There are no strict rules on how a DPIA should be carried out, but it should at least document the following elements:
A description of what types of processing will take place and for which purposes;
An assessment of the necessity and proportionality of the processing operations in relation to the purposes;
An assessment of the risks to the rights and freedoms of the data subjects;
The measures that will be used to address the risks and to demonstrate GDPR cookie consent compliance. For example, minimising the data collected, pseudonymising or anonymising data as soon as possible, tightening access restrictions, or raising the overall level of security.

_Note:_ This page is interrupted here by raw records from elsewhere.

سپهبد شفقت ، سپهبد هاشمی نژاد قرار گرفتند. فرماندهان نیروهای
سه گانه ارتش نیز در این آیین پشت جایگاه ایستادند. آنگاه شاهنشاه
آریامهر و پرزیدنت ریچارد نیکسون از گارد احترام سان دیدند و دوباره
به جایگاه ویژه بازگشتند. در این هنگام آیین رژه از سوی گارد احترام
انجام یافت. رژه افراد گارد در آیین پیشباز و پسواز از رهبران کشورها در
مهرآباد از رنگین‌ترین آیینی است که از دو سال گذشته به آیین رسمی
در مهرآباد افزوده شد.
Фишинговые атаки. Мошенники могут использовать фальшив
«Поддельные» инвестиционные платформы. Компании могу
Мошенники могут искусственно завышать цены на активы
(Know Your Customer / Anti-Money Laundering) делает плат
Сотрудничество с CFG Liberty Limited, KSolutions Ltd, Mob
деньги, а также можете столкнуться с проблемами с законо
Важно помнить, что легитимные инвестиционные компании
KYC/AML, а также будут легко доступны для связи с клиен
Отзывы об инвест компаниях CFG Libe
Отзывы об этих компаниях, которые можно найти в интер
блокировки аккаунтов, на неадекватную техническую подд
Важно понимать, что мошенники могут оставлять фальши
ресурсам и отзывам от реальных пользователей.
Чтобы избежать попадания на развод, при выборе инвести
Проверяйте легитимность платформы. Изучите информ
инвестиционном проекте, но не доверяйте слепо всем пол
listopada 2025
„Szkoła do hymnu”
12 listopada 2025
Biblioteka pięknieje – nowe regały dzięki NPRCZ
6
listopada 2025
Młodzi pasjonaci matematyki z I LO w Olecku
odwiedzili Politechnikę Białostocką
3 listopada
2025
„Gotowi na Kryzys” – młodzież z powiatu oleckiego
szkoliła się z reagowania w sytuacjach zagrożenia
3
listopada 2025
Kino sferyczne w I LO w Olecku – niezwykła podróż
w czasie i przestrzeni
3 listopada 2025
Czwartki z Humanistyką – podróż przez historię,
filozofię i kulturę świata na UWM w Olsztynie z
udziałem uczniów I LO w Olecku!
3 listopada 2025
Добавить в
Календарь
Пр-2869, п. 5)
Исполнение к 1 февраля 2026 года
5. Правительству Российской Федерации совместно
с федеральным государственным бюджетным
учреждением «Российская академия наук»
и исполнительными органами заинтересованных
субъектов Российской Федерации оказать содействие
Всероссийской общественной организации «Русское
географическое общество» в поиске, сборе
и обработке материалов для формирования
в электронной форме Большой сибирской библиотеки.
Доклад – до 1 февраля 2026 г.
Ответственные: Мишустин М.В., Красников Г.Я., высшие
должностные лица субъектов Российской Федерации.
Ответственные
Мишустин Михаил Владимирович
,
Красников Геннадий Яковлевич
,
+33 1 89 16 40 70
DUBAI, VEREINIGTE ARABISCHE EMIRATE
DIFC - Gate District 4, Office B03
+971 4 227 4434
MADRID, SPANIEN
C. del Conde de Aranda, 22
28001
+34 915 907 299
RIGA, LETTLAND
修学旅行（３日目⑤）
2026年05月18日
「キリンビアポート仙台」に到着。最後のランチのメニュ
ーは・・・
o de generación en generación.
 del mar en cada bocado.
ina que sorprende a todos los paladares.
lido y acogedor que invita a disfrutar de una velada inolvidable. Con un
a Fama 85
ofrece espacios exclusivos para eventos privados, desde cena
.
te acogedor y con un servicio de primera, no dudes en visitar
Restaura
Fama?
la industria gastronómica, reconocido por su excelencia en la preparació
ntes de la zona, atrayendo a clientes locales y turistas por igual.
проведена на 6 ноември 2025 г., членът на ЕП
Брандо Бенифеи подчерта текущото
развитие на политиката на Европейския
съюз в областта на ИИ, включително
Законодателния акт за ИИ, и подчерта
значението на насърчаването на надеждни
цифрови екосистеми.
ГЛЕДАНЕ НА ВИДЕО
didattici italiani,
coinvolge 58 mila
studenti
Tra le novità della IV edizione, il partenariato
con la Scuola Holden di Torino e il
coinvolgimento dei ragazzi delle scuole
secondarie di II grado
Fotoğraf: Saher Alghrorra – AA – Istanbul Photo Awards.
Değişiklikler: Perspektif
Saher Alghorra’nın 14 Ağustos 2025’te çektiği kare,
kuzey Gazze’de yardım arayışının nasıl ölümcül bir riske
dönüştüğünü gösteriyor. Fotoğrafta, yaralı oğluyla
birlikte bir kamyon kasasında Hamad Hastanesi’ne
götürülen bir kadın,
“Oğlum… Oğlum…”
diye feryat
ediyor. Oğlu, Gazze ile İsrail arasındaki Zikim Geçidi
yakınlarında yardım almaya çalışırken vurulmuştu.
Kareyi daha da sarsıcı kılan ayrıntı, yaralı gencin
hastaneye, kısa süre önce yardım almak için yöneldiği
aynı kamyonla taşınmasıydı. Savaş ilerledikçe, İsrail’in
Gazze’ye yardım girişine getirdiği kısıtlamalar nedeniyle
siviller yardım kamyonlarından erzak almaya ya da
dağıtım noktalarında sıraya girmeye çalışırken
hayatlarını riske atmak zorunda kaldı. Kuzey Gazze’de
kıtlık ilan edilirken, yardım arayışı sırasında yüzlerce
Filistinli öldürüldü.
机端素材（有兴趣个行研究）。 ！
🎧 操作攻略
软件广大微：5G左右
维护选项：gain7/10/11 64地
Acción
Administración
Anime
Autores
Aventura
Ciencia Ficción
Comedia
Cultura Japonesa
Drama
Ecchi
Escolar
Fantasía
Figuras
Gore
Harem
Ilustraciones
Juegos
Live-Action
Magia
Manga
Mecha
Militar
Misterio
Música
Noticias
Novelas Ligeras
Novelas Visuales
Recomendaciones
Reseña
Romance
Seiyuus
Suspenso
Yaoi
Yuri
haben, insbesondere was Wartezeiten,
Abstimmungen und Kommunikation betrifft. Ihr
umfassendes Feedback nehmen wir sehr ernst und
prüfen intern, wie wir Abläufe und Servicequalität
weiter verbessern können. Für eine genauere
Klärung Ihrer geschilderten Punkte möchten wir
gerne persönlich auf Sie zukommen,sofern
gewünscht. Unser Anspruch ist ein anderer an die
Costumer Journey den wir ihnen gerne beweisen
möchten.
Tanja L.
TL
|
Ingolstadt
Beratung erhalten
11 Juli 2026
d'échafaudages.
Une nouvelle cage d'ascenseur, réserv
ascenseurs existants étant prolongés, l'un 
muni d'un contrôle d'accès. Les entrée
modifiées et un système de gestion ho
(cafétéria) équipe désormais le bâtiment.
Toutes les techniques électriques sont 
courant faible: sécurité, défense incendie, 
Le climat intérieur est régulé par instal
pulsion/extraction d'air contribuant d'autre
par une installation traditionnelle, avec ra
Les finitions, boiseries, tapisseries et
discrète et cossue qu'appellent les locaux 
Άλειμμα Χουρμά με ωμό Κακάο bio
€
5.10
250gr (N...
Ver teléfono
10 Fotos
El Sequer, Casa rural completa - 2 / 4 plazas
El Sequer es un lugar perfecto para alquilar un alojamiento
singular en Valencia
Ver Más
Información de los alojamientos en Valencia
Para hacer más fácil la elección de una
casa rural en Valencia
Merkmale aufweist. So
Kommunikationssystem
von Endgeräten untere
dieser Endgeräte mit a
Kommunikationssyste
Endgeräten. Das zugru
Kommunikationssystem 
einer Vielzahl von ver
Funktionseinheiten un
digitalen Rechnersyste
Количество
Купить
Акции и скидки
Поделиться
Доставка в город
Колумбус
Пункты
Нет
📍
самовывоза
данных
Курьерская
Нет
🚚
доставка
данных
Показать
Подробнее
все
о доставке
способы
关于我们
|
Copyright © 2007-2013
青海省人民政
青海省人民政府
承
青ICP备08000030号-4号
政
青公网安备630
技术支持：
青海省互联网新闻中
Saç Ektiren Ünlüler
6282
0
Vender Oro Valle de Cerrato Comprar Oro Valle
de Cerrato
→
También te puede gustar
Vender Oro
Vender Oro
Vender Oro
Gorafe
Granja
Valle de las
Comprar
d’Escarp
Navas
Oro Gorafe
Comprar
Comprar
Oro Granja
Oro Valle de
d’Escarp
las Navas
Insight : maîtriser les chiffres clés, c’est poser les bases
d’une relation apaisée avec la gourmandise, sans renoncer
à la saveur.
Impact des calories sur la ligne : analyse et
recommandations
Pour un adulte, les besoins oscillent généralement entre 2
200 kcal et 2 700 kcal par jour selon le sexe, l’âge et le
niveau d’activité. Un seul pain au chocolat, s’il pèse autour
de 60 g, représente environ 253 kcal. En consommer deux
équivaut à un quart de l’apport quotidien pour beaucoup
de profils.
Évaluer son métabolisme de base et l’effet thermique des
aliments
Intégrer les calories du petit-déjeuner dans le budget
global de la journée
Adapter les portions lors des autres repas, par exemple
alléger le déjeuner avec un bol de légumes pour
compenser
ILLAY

If the risks that have been assessed are considered too high, without sufficient measures to address them, controllers are obligated to consult their SA before the processing may be carried out. Generally, the SA is required to respond to this consultation within eight weeks.
Controllers are responsible for carrying out DPIAs, but processors are required to assist controllers if this is necessary and the controller requests this. They shall assist by providing all necessary information, such as security measures relating to the processing of personal data.